Desistória – capítulo 5.
E enquanto aqueles animais davam glória e honra e ação de graças ao que estava sentado sobre o trono…
5. entardecendo.
tantas e tais histórias e crônicas e contos e relatos e narrativas que eu já tenha escrito e eis que penso agora em escrever a minha própria vida. fico me perguntando até onde posso ir, para trás, tentando descobrir antecedentes à minha pessoa. sei que poderia consultar os documentos de meus pais e meus avós e meus bisavós. caminharia assim às avessas, até esbarrar nos ancestrais sem registros, anônimas criaturas do antes, que existiram para seu próprio existir e que deram impulso a fagulhas de vida que se multiplicaram e se juntaram e se reuniram naquilo que sou. eles não vieram para que eu viesse. nisso não creio. como não creio também que eu tenha vindo para que, através de mim, num futuro, uma vida futura venha a me reclamar como seu intermediário de existência. cada um vem por si só. e todos por tudo. é uma interminável cadeia de relações estreitíssimas, essa da vida, mas é a única cadeia em que se possa considerar cada elo como suficiente por si mesmo, apesar e apesar das dependências de cada um com todo o resto. apenas isto separa o homem do animal. talvez seja uma questão de ponto de vista. difícil isto de ponto de vista.
volto a minha história. não vou procurar registros em arquivos cheios de mofo e esquecimento. tentarei começar do passado que conheço, pelo que me lembro de histórias ouvidas de avós e bisavós. não é que a soma dessas histórias vá se concentrar na minha história; vai essa soma passar por mim. passar por mim. passar por mim e continuar à sua maneira.

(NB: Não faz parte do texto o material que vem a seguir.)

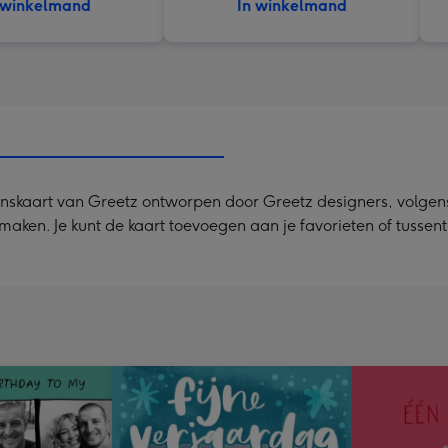
 winkelmand
In winkelmand
skaart van Greetz ontworpen door Greetz designers, volgens de
e maken. Je kunt de kaart toevoegen aan je favorieten of tusse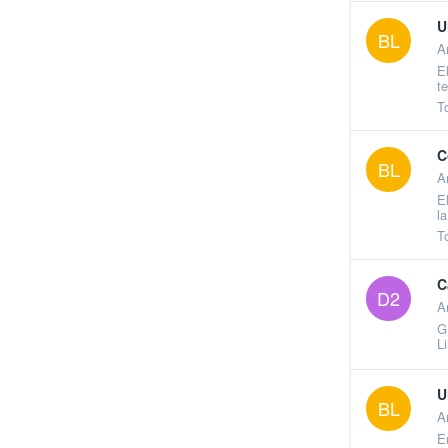
U
BL
A
E
t
T
C
BL
A
E
l
T
C
D2
A
G
L
U
BL
A
E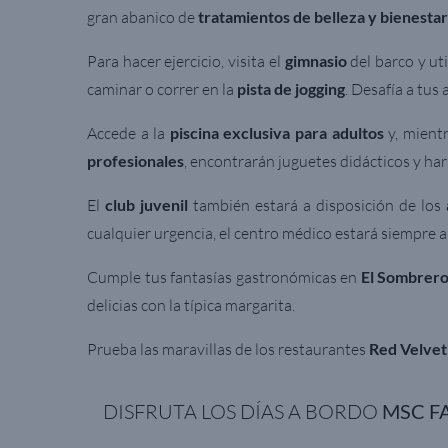
gran abanico de
tratamientos de belleza y bienestar
Para hacer ejercicio, visita el
gimnasio
del barco y ut
caminar o correr en la
pista de jogging
. Desafía a tus
Accede a la
piscina exclusiva para adultos
y, mientr
profesionales
, encontrarán juguetes didácticos y ha
El
club juvenil
también estará a disposición de los
cualquier urgencia, el centro médico estará siempre a 
Cumple tus fantasías gastronómicas en
El Sombrer
delicias con la típica margarita.
Prueba las maravillas de los restaurantes
Red Velvet
DISFRUTA LOS DÍAS A BORDO
MSC F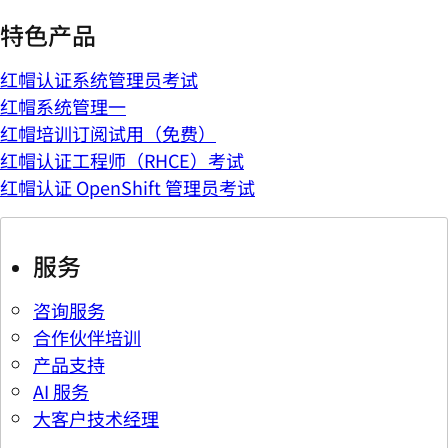
特色产品
红帽认证系统管理员考试
红帽系统管理一
红帽培训订阅试用（免费）
红帽认证工程师（RHCE）考试
红帽认证 OpenShift 管理员考试
服务
咨询服务
合作伙伴培训
产品支持
AI 服务
大客户技术经理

tomo fôlego e tento me lembrar do que sei sobre os elos que vieram antes.
o pai do meu avô paterno foi um soldado desconhecido que, numa invasão de aldeia, violentou uma menina de treze anos, já formada. ninguém sabia o nome dele nem a sua idade e ela não chegou a perceber a cor de seu olhar. eles entraram na escola silenciosa, embriagados e imundos, um bando enorme, e dividiram as presas entre si e se saciaram cantando o hino de seu país, a terra das altas montanhas. ao ritmo daquele canto selvagem, eles depositaram nos corações das menininhas o desespero do terror e nos úteros noviços as sementes de róseos e vivos bonecos de carne. as meninas foram escondidas e protegidas por mães aflitas e envergonhadas, esquecidas estas mães de que todos, jovens e velhos, tinham sofrido as mesmas humilhações; como se humilhações mascaradas se tornassem menos humilhantes. e os nove meses se passaram e num curto tempo a aldeia foi brindada com um grupo chorão de filhinhos do susto e do primeiro prazer inesperado.
o parto de meu avô, consta que foi demorado e doído. sua mãe, ainda não com quatorze anos, lavou-o com cuidado, embrulhou-o na toalha branca recebida de uma parenta e disse que ia dormir. amanheceu pendendo na forca da praça, a mesma forca onde eram enforcados os ladrões mais perversos e os assassinos. ninguém soube como conseguira preparar a corda ou como chegara à praça, tão abatida estava. meu avô foi criado por sua avó até dois anos e depois entregue a uma instituição para órfãos. e os meninos sempre o chamavam de filho da forca. o filho da forca foi o pai do meu pai.
o casal que foi pai e mãe de minha avó paterna, vivia numa grande cidade, num país do sul. ele, meu bisavô paterno, era um jovem rico que se dizia descendente de antigos reis. era inconstante e orgulhoso e tinha apenas quinze anos quando se casou. sua mulher tinha vinte anos a mais. ela se casara por pressão da família, de uma nobreza decadente e nenhum dinheiro. para o jovem rico, o casamento era uma forma de obter um título de família. eles tiveram apenas uma filha, que foi a mãe de meu pai. aos dezessete anos o meu bisavô tomou um pequeno barco de aventureiros e se lançou ao mundo. e minha bisavó passou o resto de seus dias numa varanda do enorme casarão, a olhar para o mar. perdido o brilho dos olhos e a cor dos lábios, ali ficou ela, deixando-se esquecida num tempo que não acabava nunca. o bisavô nunca mais voltou e nunca mais se soube dele. num crepúsculo de inverno, incendiado e louco, foram chamá-la para jantar e ela dormia. os criados não quiseram incomodá-la. só mais tarde, quando sua velha mãe a procurou para dar boa-noite, foi que descobriram que ela estava morta.